Given information:
######
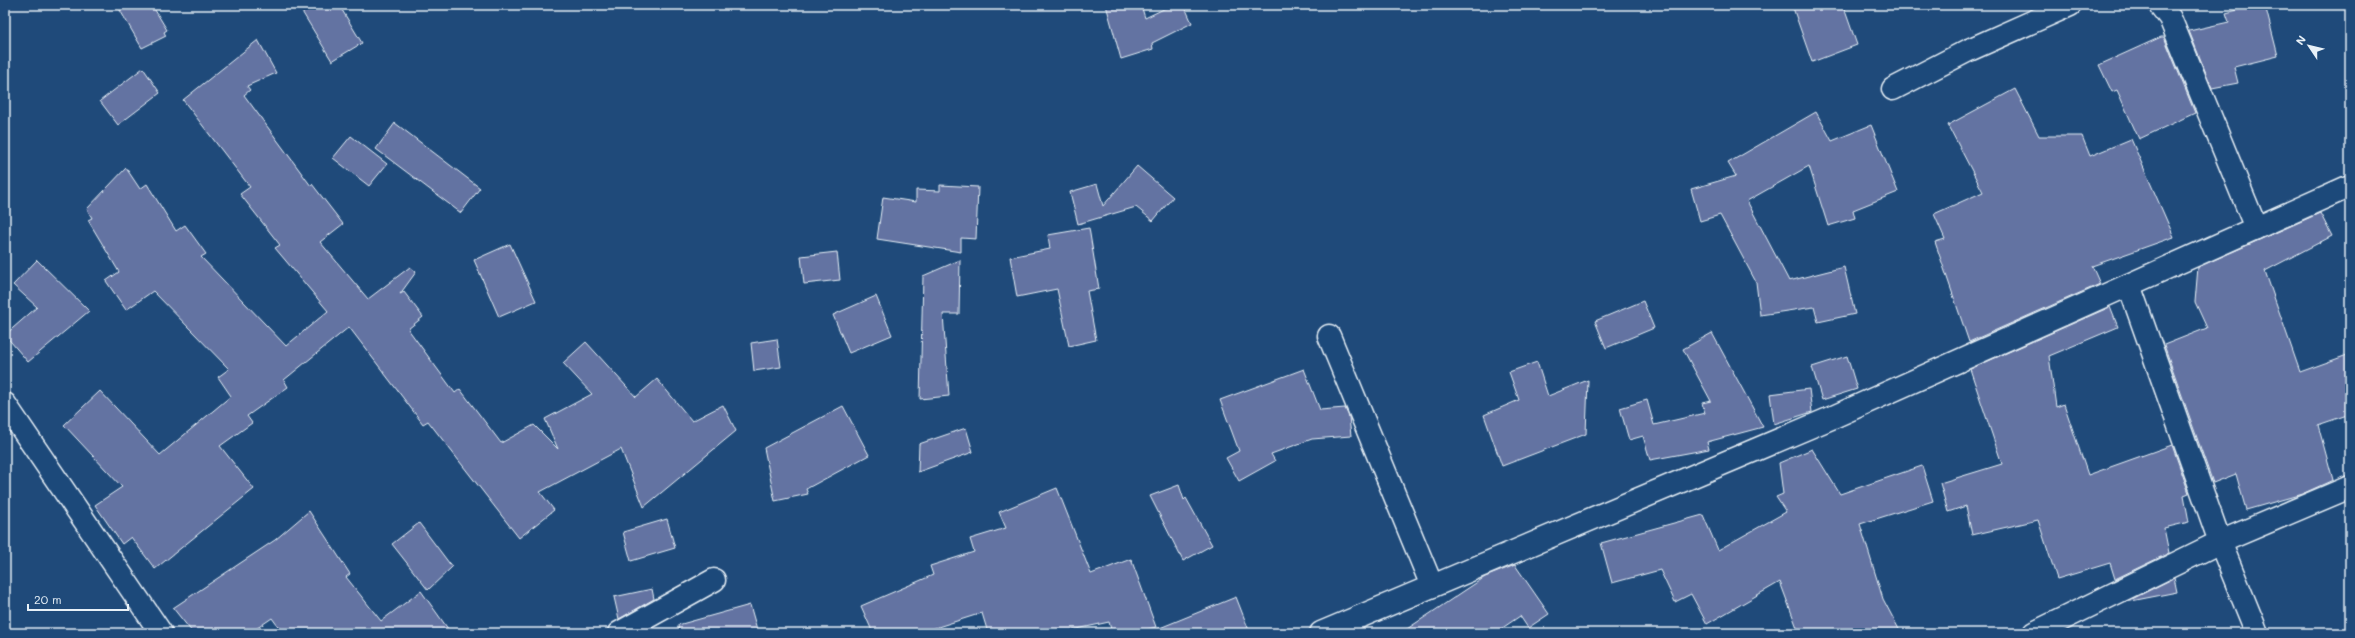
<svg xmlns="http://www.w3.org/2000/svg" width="2355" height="638" font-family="Mali,sans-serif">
  <rect width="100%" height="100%" fill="#1f4a7a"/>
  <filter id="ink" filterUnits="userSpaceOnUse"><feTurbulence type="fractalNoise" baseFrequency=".025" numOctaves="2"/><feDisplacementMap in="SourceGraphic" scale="8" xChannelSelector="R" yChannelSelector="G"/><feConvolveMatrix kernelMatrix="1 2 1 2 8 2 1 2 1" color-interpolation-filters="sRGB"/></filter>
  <g filter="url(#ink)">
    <g fill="#6373a2" stroke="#e8f1f8">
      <polygon points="117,5 152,5 167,30 164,32 166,36 142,48"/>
      <polygon points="298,5 339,5 362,43 332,61"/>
      <polygon points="1106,5 1141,5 1145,18 1172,5 1184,5 1192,23 1152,43 1153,49 1121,59"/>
      <polygon points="1792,5 1843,5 1857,45 1812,62"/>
      <polygon points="2256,5 2265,5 2278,56 2234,67 2238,83 2212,88 2189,31 2229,22 2226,13"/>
      <polygon points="2161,37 2164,37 2195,113 2139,139 2117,90 2112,92 2099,65"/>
      <polygon points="258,40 276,73 247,86 250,90 244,95 311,186 312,184 343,224 320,242 368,299 410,267 416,272 400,294 404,292 423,317 408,329 455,393 460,389 501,443 534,425 558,449 545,419 592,394 563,363 586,342 636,397 657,379 692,421 723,405 736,431 644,507 621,449 540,492 554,510 519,538 428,421 423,424 349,327 284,380 288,387 247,416 252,423 220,446 254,489 155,569 131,537 122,544 95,505 122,487 64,425 100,391 160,455 231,396 218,377 229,369 153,291 126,310 106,281 119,272 88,220 92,218 87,209 126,168 140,189 147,184 176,231 185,225 206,254 201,257 286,346 328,311 275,248 280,245 240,194 250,187 183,100"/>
      <polygon points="143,68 160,93 118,125 100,101"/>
      <polygon points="2015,89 2039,136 2082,136 2090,156 2131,139 2174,237 2092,266 2100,284 1969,342 1935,242 1945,239 1934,214 1983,192 1948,125"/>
      <polygon points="1816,112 1832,141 1871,125 1898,192 1853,210 1855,218 1828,226 1809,166 1747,201 1789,281 1844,267 1855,314 1818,322 1814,307 1760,315 1756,282 1720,215 1700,221 1691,189 1736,176 1728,163"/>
      <polygon points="395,123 480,188 461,213 376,149"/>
      <polygon points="351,136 387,164 369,186 333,158"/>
      <polygon points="1137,166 1173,197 1153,221 1136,207 1078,224 1070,192 1097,184 1103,206"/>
      <polygon points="940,185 978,187 976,239 961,238 961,252 877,239 883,197 916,202 916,190 940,191"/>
      <polygon points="2320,213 2332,236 2265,271 2300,372 2350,354 2350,414 2318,425 2333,480 2302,494 2246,510 2236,474 2213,483 2164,345 2207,328 2195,302 2198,267"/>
      <polygon points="1089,228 1099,289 1087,291 1096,340 1069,346 1057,289 1017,297 1010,257 1050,249 1048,235"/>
      <polygon points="510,244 536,301 499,317 474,260"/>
      <polygon points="837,252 840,280 804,284 801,256"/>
      <polygon points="37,260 89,311 28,362 5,335 37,307 13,285"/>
      <polygon points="960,260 959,314 943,314 949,396 920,399 923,276"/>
      <polygon points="876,296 892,335 849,353 833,315"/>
      <polygon points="1643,301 1654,328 1606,348 1595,321"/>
      <polygon points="2110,307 2118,327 2049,356 2056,407 2064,404 2088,475 2172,445 2189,493 2184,495 2189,522 2164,528 2169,553 2115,579 2110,563 2057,579 2038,520 1972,535 1966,506 1948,512 1940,483 2002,464 1970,369"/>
      <polygon points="1712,333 1763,427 1707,442 1709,449 1650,460 1643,436 1629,440 1620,408 1647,400 1654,425 1705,413 1702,403 1711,401 1683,349"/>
      <polygon points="777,339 781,367 754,371 751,343"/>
      <polygon points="1847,356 1857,389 1822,400 1812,367"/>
      <polygon points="1537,362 1548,396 1588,380 1586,434 1502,466 1484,415 1519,400 1509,372"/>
      <polygon points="1304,369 1320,410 1345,408 1349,417 1351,436 1312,439 1271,454 1275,461 1239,481 1226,458 1239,451 1220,400"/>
      <polygon points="1809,389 1812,412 1774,424 1770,394"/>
      <polygon points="843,406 869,455 806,489 808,494 775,501 764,448"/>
      <polygon points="966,428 973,452 918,472 919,444"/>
      <polygon points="1812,449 1840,494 1922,466 1933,501 1860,524 1883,599 1901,633 1799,633 1780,582 1707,624 1691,594 1675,602 1660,570 1612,583 1601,543 1703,515 1718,550 1786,512 1776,497 1783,494 1779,463"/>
      <polygon points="1179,485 1184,500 1186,498 1212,545 1183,561 1150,496"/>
      <polygon points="1057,488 1091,574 1131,559 1156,627 1135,633 1112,633 1109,622 1059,633 988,633 982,613 919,633 873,633 861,606 933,575 930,566 974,552 970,539 1006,528 999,512"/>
      <polygon points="309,511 350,574 346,577 381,621 421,591 451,633 283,633 272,618 250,633 193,633 173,608 275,540"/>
      <polygon points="667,519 675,548 631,561 623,532"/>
      <polygon points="419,523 452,567 428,590 392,544"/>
      <polygon points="1515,565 1549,614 1528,628 1520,616 1495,633 1401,633 1485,577"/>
      <polygon points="2174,578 2177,592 2126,602"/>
      <polygon points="652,589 654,599 619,619 614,597"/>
      <polygon points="1236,597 1250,633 1150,633 1150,632"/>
      <polygon points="750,605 758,633 679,633 678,625"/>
    </g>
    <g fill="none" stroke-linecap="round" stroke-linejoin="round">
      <g stroke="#e8f1f8" stroke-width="25">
        <g id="minor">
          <polyline points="2160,5 2170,18 2256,228"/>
          <polyline points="1893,89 1969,50 2070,5"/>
          <polyline points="2129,285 2220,542 2257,633"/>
          <polyline points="1329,336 1432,586"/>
          <polyline points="5,404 161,633"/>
          <polyline points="619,633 714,580"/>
          <polyline points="1321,633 1831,418 2350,186"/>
          <polyline points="2034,633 2220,542 2350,487"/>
        </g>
      </g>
      <use href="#minor" stroke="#1f4a7a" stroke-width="22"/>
    </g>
  </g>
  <rect width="2355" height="638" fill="none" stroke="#1f4a7a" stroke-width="20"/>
  <rect x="10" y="10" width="2335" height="618" fill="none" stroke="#e8f1f8" stroke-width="1.5" filter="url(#ink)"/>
  <g transform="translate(2309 46) rotate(305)" stroke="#1f4a7a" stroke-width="3" paint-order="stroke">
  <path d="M0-3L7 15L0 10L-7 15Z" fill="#e8f1f8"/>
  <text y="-6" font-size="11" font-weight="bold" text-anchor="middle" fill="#e8f1f8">N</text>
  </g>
  <path d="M28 604v6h100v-6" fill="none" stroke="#e8f1f8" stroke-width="2"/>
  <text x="34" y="604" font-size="12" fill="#e8f1f8" stroke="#1f4a7a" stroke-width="3" paint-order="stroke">20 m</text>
</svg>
######
Your task:
What you return should match the records above word for word, minus the pictures.

Response for this exercise:
<svg xmlns="http://www.w3.org/2000/svg" width="2355" height="638" font-family="Mali,sans-serif">
  <rect width="100%" height="100%" fill="#1f4a7a"/>
  <filter id="ink" filterUnits="userSpaceOnUse"><feTurbulence type="fractalNoise" baseFrequency=".025" numOctaves="2"/><feDisplacementMap in="SourceGraphic" scale="8" xChannelSelector="R" yChannelSelector="G"/><feConvolveMatrix kernelMatrix="1 2 1 2 8 2 1 2 1" color-interpolation-filters="sRGB"/></filter>
  <g filter="url(#ink)">
    <g fill="#6373a2" stroke="#e8f1f8">
      <polygon points="117,5 152,5 167,30 164,32 166,36 142,48"/>
      <polygon points="298,5 339,5 362,43 332,61"/>
      <polygon points="1106,5 1141,5 1145,18 1172,5 1184,5 1192,23 1152,43 1153,49 1121,59"/>
      <polygon points="1792,5 1843,5 1857,45 1812,62"/>
      <polygon points="2256,5 2265,5 2278,56 2234,67 2238,83 2212,88 2189,31 2229,22 2226,13"/>
      <polygon points="2161,37 2164,37 2195,113 2139,139 2117,90 2112,92 2099,65"/>
      <polygon points="258,40 276,73 247,86 250,90 244,95 311,186 312,184 343,224 320,242 368,299 410,267 416,272 400,294 404,292 423,317 408,329 455,393 460,389 501,443 534,425 558,449 545,419 592,394 563,363 586,342 636,397 657,379 692,421 723,405 736,431 644,507 621,449 540,492 554,510 519,538 428,421 423,424 349,327 284,380 288,387 247,416 252,423 220,446 254,489 155,569 131,537 122,544 95,505 122,487 64,425 100,391 160,455 231,396 218,377 229,369 153,291 126,310 106,281 119,272 88,220 92,218 87,209 126,168 140,189 147,184 176,231 185,225 206,254 201,257 286,346 328,311 275,248 280,245 240,194 250,187 183,100"/>
      <polygon points="143,68 160,93 118,125 100,101"/>
      <polygon points="2015,89 2039,136 2082,136 2090,156 2131,139 2174,237 2092,266 2100,284 1969,342 1935,242 1945,239 1934,214 1983,192 1948,125"/>
      <polygon points="1816,112 1832,141 1871,125 1898,192 1853,210 1855,218 1828,226 1809,166 1747,201 1789,281 1844,267 1855,314 1818,322 1814,307 1760,315 1756,282 1720,215 1700,221 1691,189 1736,176 1728,163"/>
      <polygon points="395,123 480,188 461,213 376,149"/>
      <polygon points="351,136 387,164 369,186 333,158"/>
      <polygon points="1137,166 1173,197 1153,221 1136,207 1078,224 1070,192 1097,184 1103,206"/>
      <polygon points="940,185 978,187 976,239 961,238 961,252 877,239 883,197 916,202 916,190 940,191"/>
      <polygon points="2320,213 2332,236 2265,271 2300,372 2350,354 2350,414 2318,425 2333,480 2302,494 2246,510 2236,474 2213,483 2164,345 2207,328 2195,302 2198,267"/>
      <polygon points="1089,228 1099,289 1087,291 1096,340 1069,346 1057,289 1017,297 1010,257 1050,249 1048,235"/>
      <polygon points="510,244 536,301 499,317 474,260"/>
      <polygon points="837,252 840,280 804,284 801,256"/>
      <polygon points="37,260 89,311 28,362 5,335 37,307 13,285"/>
      <polygon points="960,260 959,314 943,314 949,396 920,399 923,276"/>
      <polygon points="876,296 892,335 849,353 833,315"/>
      <polygon points="1643,301 1654,328 1606,348 1595,321"/>
      <polygon points="2110,307 2118,327 2049,356 2056,407 2064,404 2088,475 2172,445 2189,493 2184,495 2189,522 2164,528 2169,553 2115,579 2110,563 2057,579 2038,520 1972,535 1966,506 1948,512 1940,483 2002,464 1970,369"/>
      <polygon points="1712,333 1763,427 1707,442 1709,449 1650,460 1643,436 1629,440 1620,408 1647,400 1654,425 1705,413 1702,403 1711,401 1683,349"/>
      <polygon points="777,339 781,367 754,371 751,343"/>
      <polygon points="1847,356 1857,389 1822,400 1812,367"/>
      <polygon points="1537,362 1548,396 1588,380 1586,434 1502,466 1484,415 1519,400 1509,372"/>
      <polygon points="1304,369 1320,410 1345,408 1349,417 1351,436 1312,439 1271,454 1275,461 1239,481 1226,458 1239,451 1220,400"/>
      <polygon points="1809,389 1812,412 1774,424 1770,394"/>
      <polygon points="843,406 869,455 806,489 808,494 775,501 764,448"/>
      <polygon points="966,428 973,452 918,472 919,444"/>
      <polygon points="1812,449 1840,494 1922,466 1933,501 1860,524 1883,599 1901,633 1799,633 1780,582 1707,624 1691,594 1675,602 1660,570 1612,583 1601,543 1703,515 1718,550 1786,512 1776,497 1783,494 1779,463"/>
      <polygon points="1179,485 1184,500 1186,498 1212,545 1183,561 1150,496"/>
      <polygon points="1057,488 1091,574 1131,559 1156,627 1135,633 1112,633 1109,622 1059,633 988,633 982,613 919,633 873,633 861,606 933,575 930,566 974,552 970,539 1006,528 999,512"/>
      <polygon points="309,511 350,574 346,577 381,621 421,591 451,633 283,633 272,618 250,633 193,633 173,608 275,540"/>
      <polygon points="667,519 675,548 631,561 623,532"/>
      <polygon points="419,523 452,567 428,590 392,544"/>
      <polygon points="1515,565 1549,614 1528,628 1520,616 1495,633 1401,633 1485,577"/>
      <polygon points="2174,578 2177,592 2126,602"/>
      <polygon points="652,589 654,599 619,619 614,597"/>
      <polygon points="1236,597 1250,633 1150,633 1150,632"/>
      <polygon points="750,605 758,633 679,633 678,625"/>
    </g>
    <g fill="none" stroke-linecap="round" stroke-linejoin="round">
      <g stroke="#e8f1f8" stroke-width="25">
        <g id="minor">
          <polyline points="2160,5 2170,18 2256,228"/>
          <polyline points="1893,89 1969,50 2070,5"/>
          <polyline points="2129,285 2220,542 2257,633"/>
          <polyline points="1329,336 1432,586"/>
          <polyline points="5,404 161,633"/>
          <polyline points="619,633 714,580"/>
          <polyline points="1321,633 1831,418 2350,186"/>
          <polyline points="2034,633 2220,542 2350,487"/>
        </g>
      </g>
      <use href="#minor" stroke="#1f4a7a" stroke-width="22"/>
    </g>
  </g>
  <rect width="2355" height="638" fill="none" stroke="#1f4a7a" stroke-width="20"/>
  <rect x="10" y="10" width="2335" height="618" fill="none" stroke="#e8f1f8" stroke-width="1.5" filter="url(#ink)"/>
  <g transform="translate(2309 46) rotate(305)" stroke="#1f4a7a" stroke-width="3" paint-order="stroke">
  <path d="M0-3L7 15L0 10L-7 15Z" fill="#e8f1f8"/>
  <text y="-6" font-size="11" font-weight="bold" text-anchor="middle" fill="#e8f1f8">N</text>
  </g>
  <path d="M28 604v6h100v-6" fill="none" stroke="#e8f1f8" stroke-width="2"/>
  <text x="34" y="604" font-size="12" fill="#e8f1f8" stroke="#1f4a7a" stroke-width="3" paint-order="stroke">20 m</text>
</svg>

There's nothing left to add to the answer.